5. Now, so far as submission on behalf of the petitioner that while rejecting the compounding application submitted by the petitioner, respondent no.1 has not properly appreciated and/or considered the reason for not filing the return of income by petitioner before due date is concerned, at the outset, it is required to be noted that it has nothing to do with the compounding application. It is required to be noted that while considering the application for compounding, merits is not required to be considered as is to be considered in trial.

6. Now, so far as reliance placed upon the decision of the Madras High Court in the case of K. Inba Sagaran (supra) relied upon by the learned advocate for the petitioner-assessee is concerned, the said decision shall not be applicable to the facts of the case on hand, more particularly, while considering the compounding application.
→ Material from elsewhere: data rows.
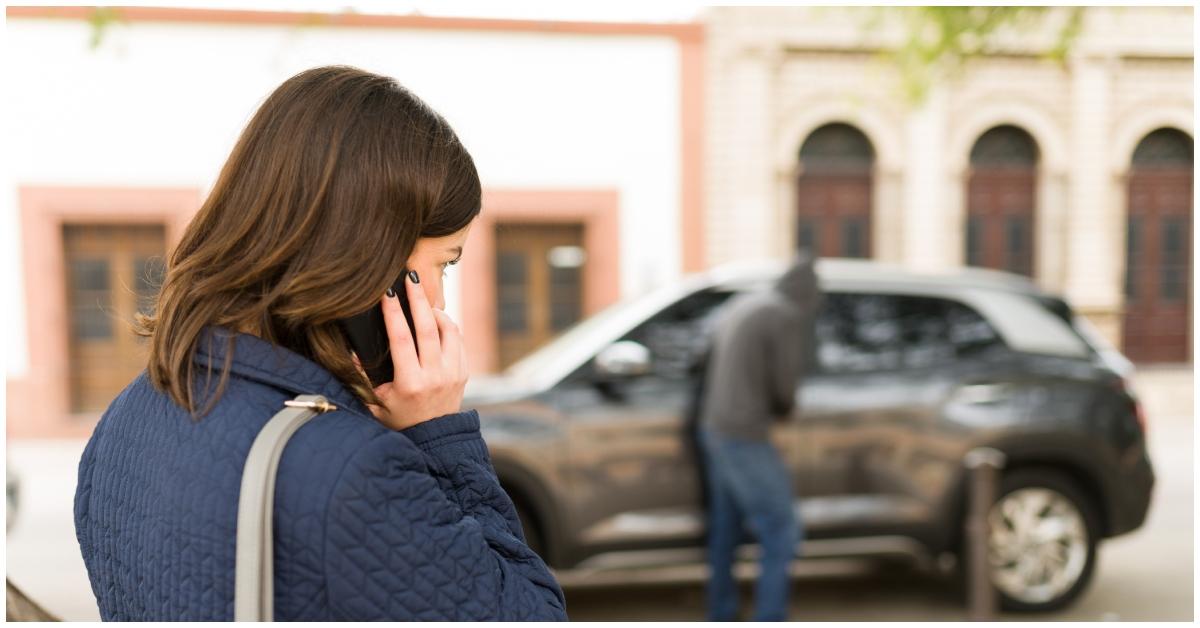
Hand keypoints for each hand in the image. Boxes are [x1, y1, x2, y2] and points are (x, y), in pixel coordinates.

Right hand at [367, 272, 467, 429]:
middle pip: (428, 327)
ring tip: (421, 299)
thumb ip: (362, 378)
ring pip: (448, 329)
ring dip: (434, 310)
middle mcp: (435, 375)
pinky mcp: (463, 370)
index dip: (393, 313)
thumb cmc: (399, 419)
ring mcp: (453, 372)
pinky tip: (435, 317)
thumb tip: (351, 351)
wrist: (435, 438)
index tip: (387, 293)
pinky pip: (457, 338)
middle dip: (418, 299)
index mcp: (410, 383)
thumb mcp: (376, 403)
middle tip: (410, 277)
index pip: (401, 339)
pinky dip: (446, 324)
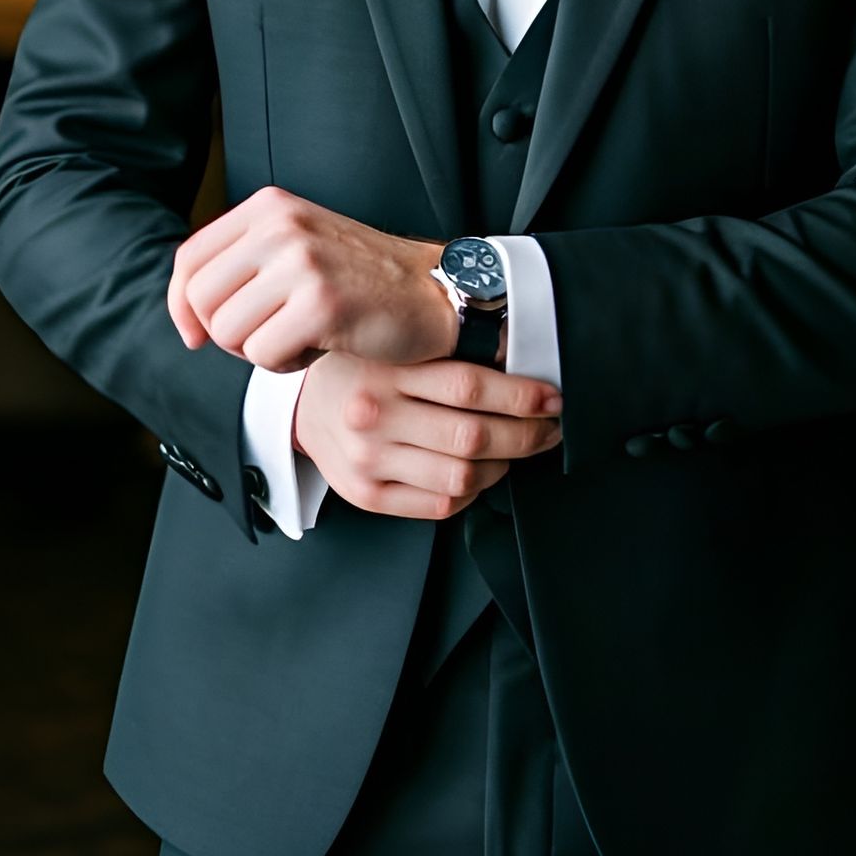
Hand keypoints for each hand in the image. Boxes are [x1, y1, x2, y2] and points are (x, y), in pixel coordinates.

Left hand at [166, 186, 457, 370]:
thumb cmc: (361, 280)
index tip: (195, 334)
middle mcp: (281, 226)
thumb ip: (243, 262)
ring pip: (228, 332)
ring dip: (259, 351)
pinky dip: (285, 366)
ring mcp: (303, 262)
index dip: (181, 305)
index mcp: (269, 207)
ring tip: (300, 336)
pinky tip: (317, 348)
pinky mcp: (322, 302)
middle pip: (201, 300)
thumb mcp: (296, 246)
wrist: (433, 292)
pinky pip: (263, 355)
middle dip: (225, 334)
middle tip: (268, 335)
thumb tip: (183, 311)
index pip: (189, 260)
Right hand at [291, 351, 563, 519]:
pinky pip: (440, 506)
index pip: (469, 387)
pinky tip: (480, 472)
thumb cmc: (362, 370)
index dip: (522, 396)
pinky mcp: (368, 495)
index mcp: (385, 373)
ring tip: (516, 449)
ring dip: (504, 465)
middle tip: (549, 428)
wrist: (303, 405)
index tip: (552, 399)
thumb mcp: (397, 349)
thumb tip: (519, 366)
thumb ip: (448, 357)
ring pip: (462, 477)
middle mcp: (374, 418)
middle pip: (472, 437)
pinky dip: (472, 492)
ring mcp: (369, 462)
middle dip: (526, 435)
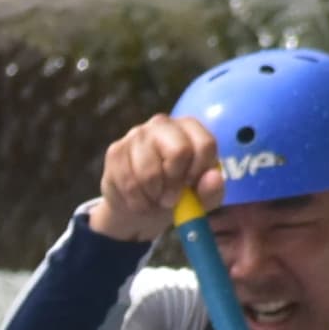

In the case before the Madras High Court, three different complaints for the offence under section 276CC of the Act for assessment years 1991-92, 1992-93 and 1993-94 though were filed and numbered separately, were clubbed together in one case and the learned Magistrate passed the orders holding the accused guilty under section 276CC on three counts. The question arose whether the offence for which accused was charged were distinct or separate and not in any way inter-related and when each offence had no connection with other, joinder of charges would become bad in law or not and to that it has been observed and held by the Madras High Court that framing of charge was defective and violative of sections 218 and 219 of the Code of Criminal Procedure and as judgment was rendered only in one case and there was no finding of guilt recorded as regards two other cases, the Madras High Court has observed that error committed by the trial Court was of such grave nature that it had caused prejudice to accused and therefore, in that view of the matter, conviction and sentence passed by the lower Court has to be set aside. Therefore, the said decision shall not be applicable to the facts of the case on hand.

7. Now, so far as reliance placed upon the decision of the Delhi High Court in the case of Sport Infratech (P.) Ltd. (supra) relied upon by the learned advocate for the petitioner is concerned, the said decision also shall not be applicable to the facts of the case on hand.

8. Even the learned advocate for the petitioner has requested not to observe anything on merits and therefore, we refrain from observing anything on merits, more particularly, the reasons given by the petitioner-assessee for not filing return of income before due date, even for assessment year 2013-14.

9. In view of the above and for the reasons stated above, the impugned order passed by the respondent no. 1 rejecting the compounding application submitted by the petitioner cannot be said to be either illegal or contrary to the Guidelines, we see no reason to interfere with the same. In view of the above and for the reasons stated above, present petition fails and same deserve to be dismissed and is accordingly dismissed.